● **Records for the exercise**
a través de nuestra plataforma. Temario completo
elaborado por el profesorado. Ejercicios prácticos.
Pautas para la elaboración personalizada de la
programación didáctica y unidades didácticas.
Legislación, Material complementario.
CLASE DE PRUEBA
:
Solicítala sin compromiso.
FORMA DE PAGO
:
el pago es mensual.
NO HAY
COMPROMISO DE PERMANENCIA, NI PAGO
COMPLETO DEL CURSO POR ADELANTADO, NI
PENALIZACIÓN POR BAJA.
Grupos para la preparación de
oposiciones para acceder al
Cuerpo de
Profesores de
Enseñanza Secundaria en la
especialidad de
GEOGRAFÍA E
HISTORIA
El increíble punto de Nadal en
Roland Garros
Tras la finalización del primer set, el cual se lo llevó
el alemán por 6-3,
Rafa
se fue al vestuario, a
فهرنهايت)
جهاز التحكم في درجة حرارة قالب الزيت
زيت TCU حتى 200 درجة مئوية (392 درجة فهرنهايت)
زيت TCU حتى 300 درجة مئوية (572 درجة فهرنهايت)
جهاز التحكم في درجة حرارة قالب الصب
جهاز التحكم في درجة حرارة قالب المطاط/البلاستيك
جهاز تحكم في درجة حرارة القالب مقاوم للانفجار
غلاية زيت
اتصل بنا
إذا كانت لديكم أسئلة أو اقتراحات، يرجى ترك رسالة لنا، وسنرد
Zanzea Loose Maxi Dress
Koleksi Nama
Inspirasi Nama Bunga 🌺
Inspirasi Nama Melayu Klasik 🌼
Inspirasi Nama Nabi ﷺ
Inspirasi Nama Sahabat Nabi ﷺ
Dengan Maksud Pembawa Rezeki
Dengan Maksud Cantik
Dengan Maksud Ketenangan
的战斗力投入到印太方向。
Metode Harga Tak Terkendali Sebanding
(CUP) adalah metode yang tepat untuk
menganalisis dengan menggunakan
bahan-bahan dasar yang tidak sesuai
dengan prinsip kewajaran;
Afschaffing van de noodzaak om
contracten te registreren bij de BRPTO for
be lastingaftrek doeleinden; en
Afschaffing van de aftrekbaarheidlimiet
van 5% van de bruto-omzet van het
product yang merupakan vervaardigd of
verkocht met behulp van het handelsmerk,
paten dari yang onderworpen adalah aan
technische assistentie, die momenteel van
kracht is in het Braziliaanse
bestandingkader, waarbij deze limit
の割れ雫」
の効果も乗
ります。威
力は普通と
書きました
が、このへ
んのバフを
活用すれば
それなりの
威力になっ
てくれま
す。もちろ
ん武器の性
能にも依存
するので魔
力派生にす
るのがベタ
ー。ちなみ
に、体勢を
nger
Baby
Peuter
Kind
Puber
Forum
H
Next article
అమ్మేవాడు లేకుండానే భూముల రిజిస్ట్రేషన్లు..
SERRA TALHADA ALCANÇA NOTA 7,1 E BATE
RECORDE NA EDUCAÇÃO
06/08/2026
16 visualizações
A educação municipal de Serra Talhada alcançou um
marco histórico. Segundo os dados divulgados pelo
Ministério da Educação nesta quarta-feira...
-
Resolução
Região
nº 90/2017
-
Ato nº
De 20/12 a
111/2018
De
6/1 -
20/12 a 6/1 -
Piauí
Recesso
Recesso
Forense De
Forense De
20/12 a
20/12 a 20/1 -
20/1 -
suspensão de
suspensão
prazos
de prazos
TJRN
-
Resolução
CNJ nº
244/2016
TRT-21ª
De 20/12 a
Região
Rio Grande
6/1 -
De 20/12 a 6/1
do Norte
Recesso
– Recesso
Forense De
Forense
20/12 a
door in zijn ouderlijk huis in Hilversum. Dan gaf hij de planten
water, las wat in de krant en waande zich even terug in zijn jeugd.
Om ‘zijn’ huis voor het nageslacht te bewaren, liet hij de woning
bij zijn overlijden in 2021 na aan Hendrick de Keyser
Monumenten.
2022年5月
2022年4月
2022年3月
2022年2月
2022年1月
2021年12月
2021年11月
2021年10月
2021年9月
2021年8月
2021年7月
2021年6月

● **What is being asked**
The line with "Roland Garros" is the last to include; transcribe exactly every line from the top of the material above down to it.

● **Solution to the exercise**
a través de nuestra plataforma. Temario completo
elaborado por el profesorado. Ejercicios prácticos.
Pautas para la elaboración personalizada de la
programación didáctica y unidades didácticas.
Legislación, Material complementario.
CLASE DE PRUEBA
:
Solicítala sin compromiso.
FORMA DE PAGO
:
el pago es mensual.
NO HAY
COMPROMISO DE PERMANENCIA, NI PAGO
COMPLETO DEL CURSO POR ADELANTADO, NI
PENALIZACIÓN POR BAJA.
Grupos para la preparación de
oposiciones para acceder al
Cuerpo de
Profesores de
Enseñanza Secundaria en la
especialidad de
GEOGRAFÍA E
HISTORIA
El increíble punto de Nadal en
Roland Garros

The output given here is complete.